- Nicki Minaj afirmou ter voltado à fé durante a convenção AmericaFest da Turning Point USA, em Phoenix, ligada à perseguição de cristãos na Nigéria.
- A rapper destacou que foi batizada aos 13 anos e que a fé a acompanha desde a infância, mesmo com os desafios da carreira musical para manter a prática religiosa.
- Ela incentivou jovens a confiarem em Deus, dizendo que Ele está disponível de imediato e que é possível conversar com Ele a qualquer momento.
- Minaj ressaltou a liberdade de culto nos Estados Unidos, mencionou possuir um pastor nigeriano e emocionou-se ao comentar sua atuação nas redes sociais diante de ataques a cristãos na Nigéria.
- Em painel na ONU, em parceria com o embaixador Mike Waltz, ela denunciou violações de direitos humanos na Nigéria e pediu defesa dos cristãos perseguidos.
Nicki Minaj afirmou ter retornado à fé e destacou a perseguição a cristãos na Nigéria durante a convenção Turning Point USA em Phoenix, nos EUA. A artista disse ter buscado a Deus após ver o aumento da violência religiosa no país africano e incentivou jovens a manterem a fé, especialmente em momentos de dificuldade.
A rapper relembrou sua trajetória espiritual desde a infância em Trinidad, onde era levada pela avó para rezar. Batizada aos 13 anos, ela reconhece que a carreira musical trouxe desafios para manter a prática religiosa. Ela relatou ter retomado a frequência à igreja na adolescência e afirmou sentir que Deus a esperava de volta.
Minaj explicou que, nos últimos anos, a agenda movimentada dificultou a convivência com a fé. Segundo ela, voltou a orar e a buscar orientação divina, descrevendo a experiência como um reencontro com Deus, que a recebeu de forma imediata.

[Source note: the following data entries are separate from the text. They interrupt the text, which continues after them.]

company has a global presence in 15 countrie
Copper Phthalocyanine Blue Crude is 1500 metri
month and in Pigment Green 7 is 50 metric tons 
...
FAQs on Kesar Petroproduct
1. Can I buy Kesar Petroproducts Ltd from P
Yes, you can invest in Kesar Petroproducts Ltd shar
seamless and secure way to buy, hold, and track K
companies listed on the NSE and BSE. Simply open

Ela destacou a importância da liberdade de culto nos Estados Unidos e disse morar com amor pela Nigéria, país onde mantém ligação com um pastor local. A artista mencionou ter se posicionado publicamente diante de ataques a cristãos na Nigéria, reconhecendo a pressão de redes sociais para não se calar.
Em participação durante o painel da missão dos EUA junto à ONU, Minaj chamou atenção para a violação de direitos humanos na Nigéria. Ela afirmou ter se juntado ao embaixador Mike Waltz para denunciar o assédio contra cristãos naquele país.
Durante o evento, ela descreveu o cenário enfrentado por famílias cristãs na Nigéria, com expulsões, ataques a igrejas e ataques a comunidades por motivos religiosos. Minaj enfatizou a necessidade de defesa dos cristãos, em defesa de sua fé em qualquer parte do mundo.
A artista reforçou a mensagem de resistência diante de ataques religiosos, afirmando, em redes sociais, que comunidades cristãs não devem ser silenciadas. Ela pediu conscientização global sobre o que chamou de violência religiosa na Nigéria e defendeu ações para proteger os fiéis.